Records supplied START

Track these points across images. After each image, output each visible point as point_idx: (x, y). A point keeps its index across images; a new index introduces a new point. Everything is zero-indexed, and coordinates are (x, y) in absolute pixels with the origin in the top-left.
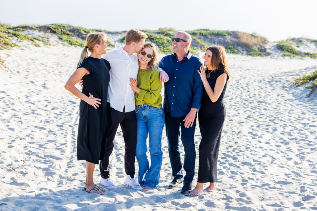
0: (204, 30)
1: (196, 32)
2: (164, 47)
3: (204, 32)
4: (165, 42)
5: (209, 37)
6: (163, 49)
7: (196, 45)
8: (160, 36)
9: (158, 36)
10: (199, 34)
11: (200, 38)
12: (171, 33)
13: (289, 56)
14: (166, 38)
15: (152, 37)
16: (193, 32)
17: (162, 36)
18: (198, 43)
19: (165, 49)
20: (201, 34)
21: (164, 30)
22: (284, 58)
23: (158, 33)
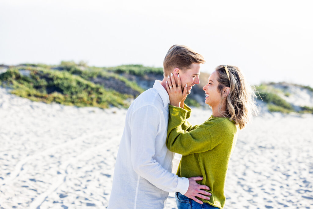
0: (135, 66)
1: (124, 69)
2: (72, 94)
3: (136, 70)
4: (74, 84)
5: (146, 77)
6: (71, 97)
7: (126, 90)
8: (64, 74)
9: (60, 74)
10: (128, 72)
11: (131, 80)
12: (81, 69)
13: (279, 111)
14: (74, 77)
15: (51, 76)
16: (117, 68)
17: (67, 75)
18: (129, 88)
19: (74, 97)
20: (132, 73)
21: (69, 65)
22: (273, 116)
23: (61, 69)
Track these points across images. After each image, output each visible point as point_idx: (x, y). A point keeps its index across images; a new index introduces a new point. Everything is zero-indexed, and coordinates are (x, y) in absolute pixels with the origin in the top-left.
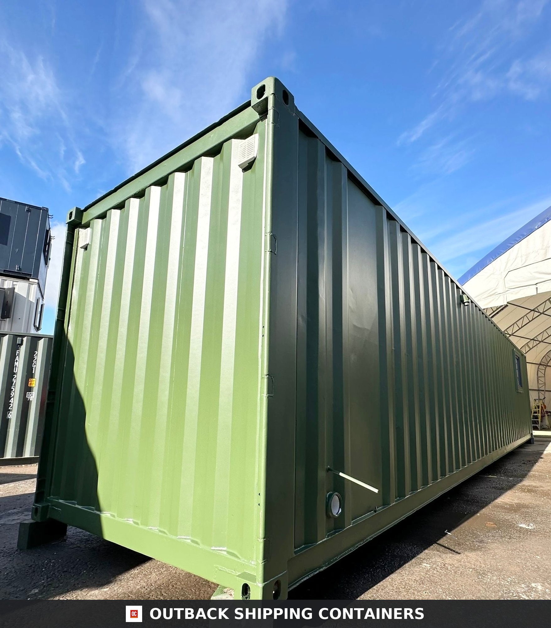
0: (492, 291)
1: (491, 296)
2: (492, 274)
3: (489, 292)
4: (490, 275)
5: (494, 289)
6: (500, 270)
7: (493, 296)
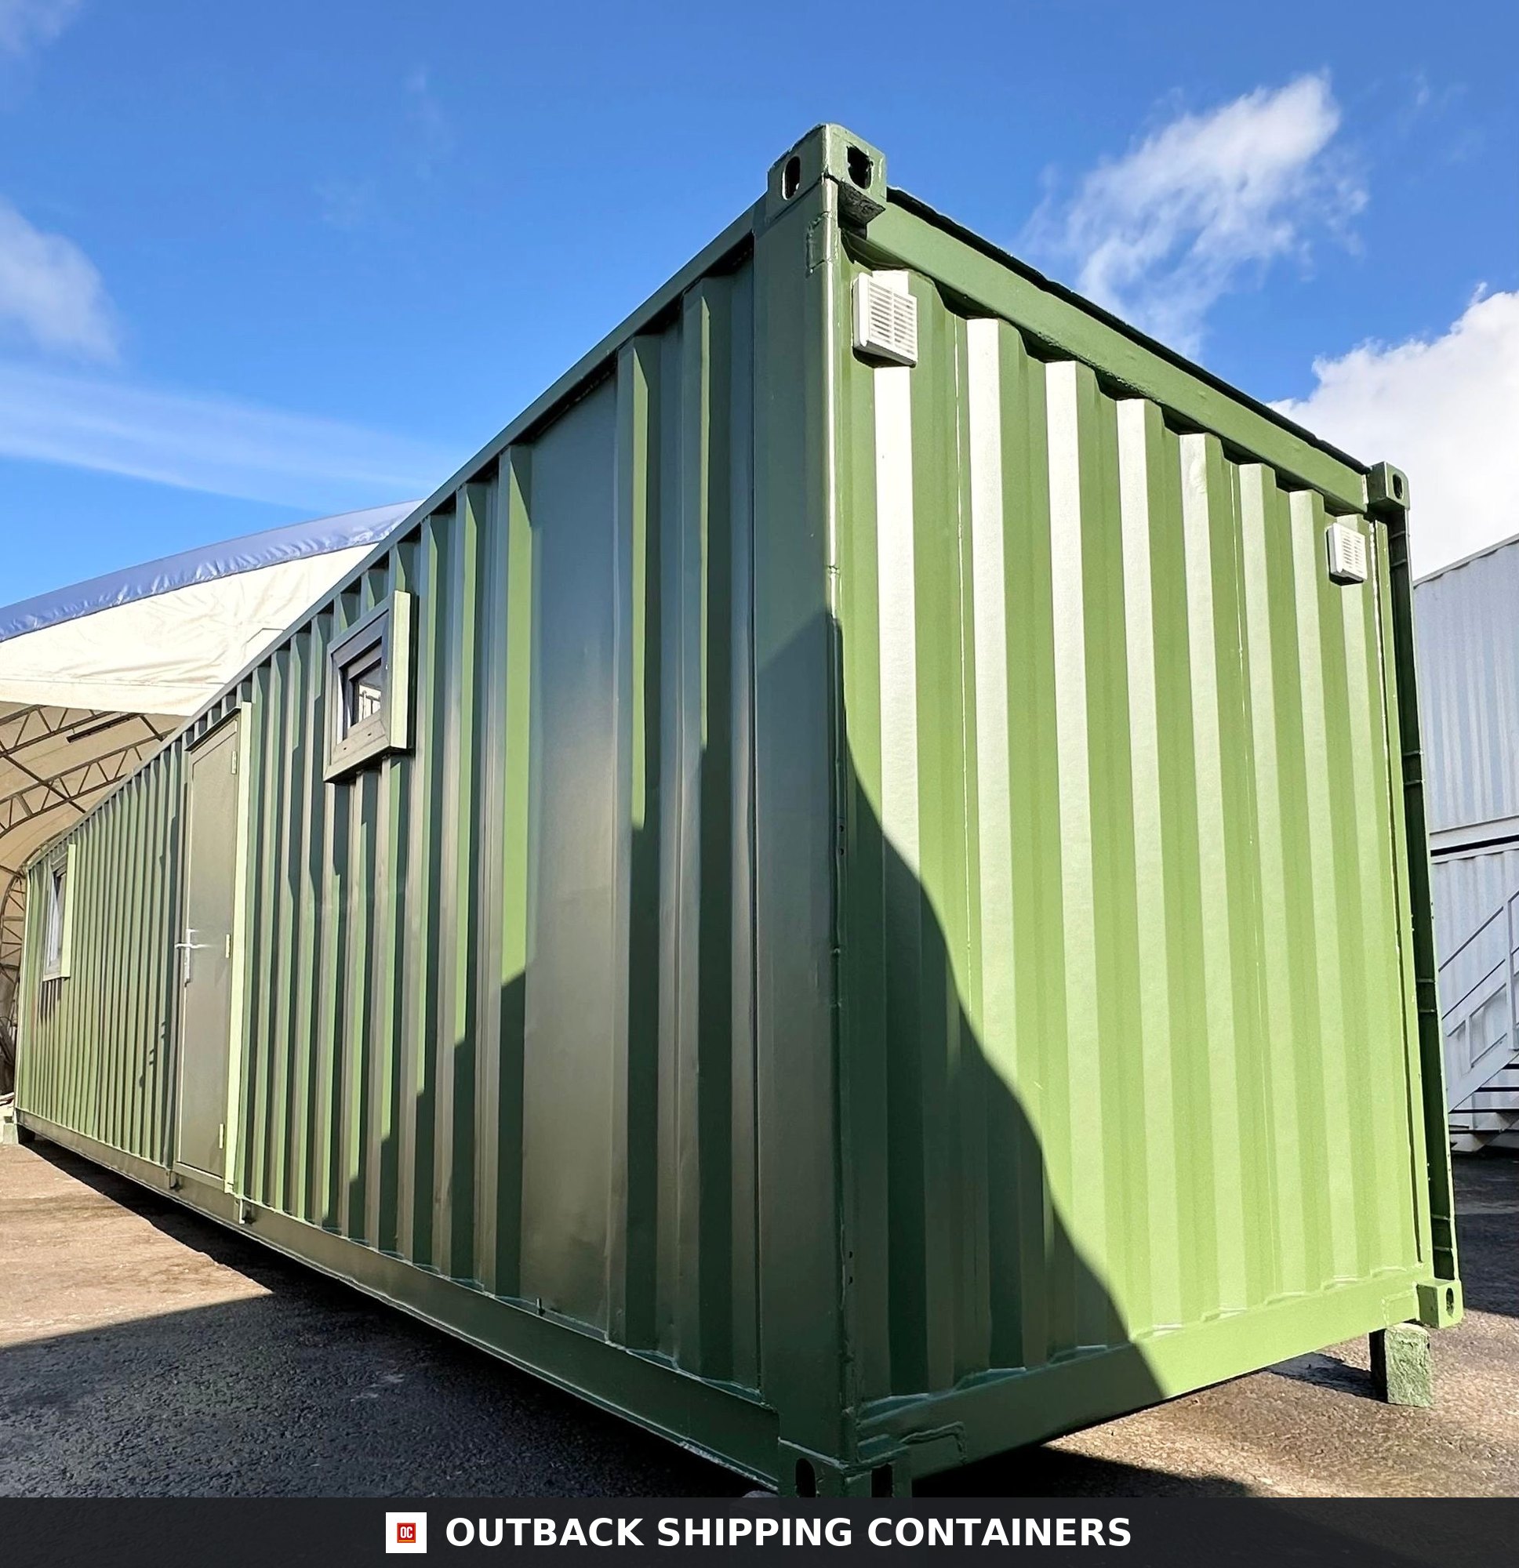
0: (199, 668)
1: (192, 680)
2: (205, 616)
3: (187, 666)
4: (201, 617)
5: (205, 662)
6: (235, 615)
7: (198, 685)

Records supplied END

What you have to do: Starting at the line that contains "1: (491, 296)", please write out every line to the end of the entries, inclusive, copied exactly and with pictures omitted.

Response to the exercise:
1: (491, 296)
2: (492, 274)
3: (489, 292)
4: (490, 275)
5: (494, 289)
6: (500, 270)
7: (493, 296)
0: (199, 668)
1: (192, 680)
2: (205, 616)
3: (187, 666)
4: (201, 617)
5: (205, 662)
6: (235, 615)
7: (198, 685)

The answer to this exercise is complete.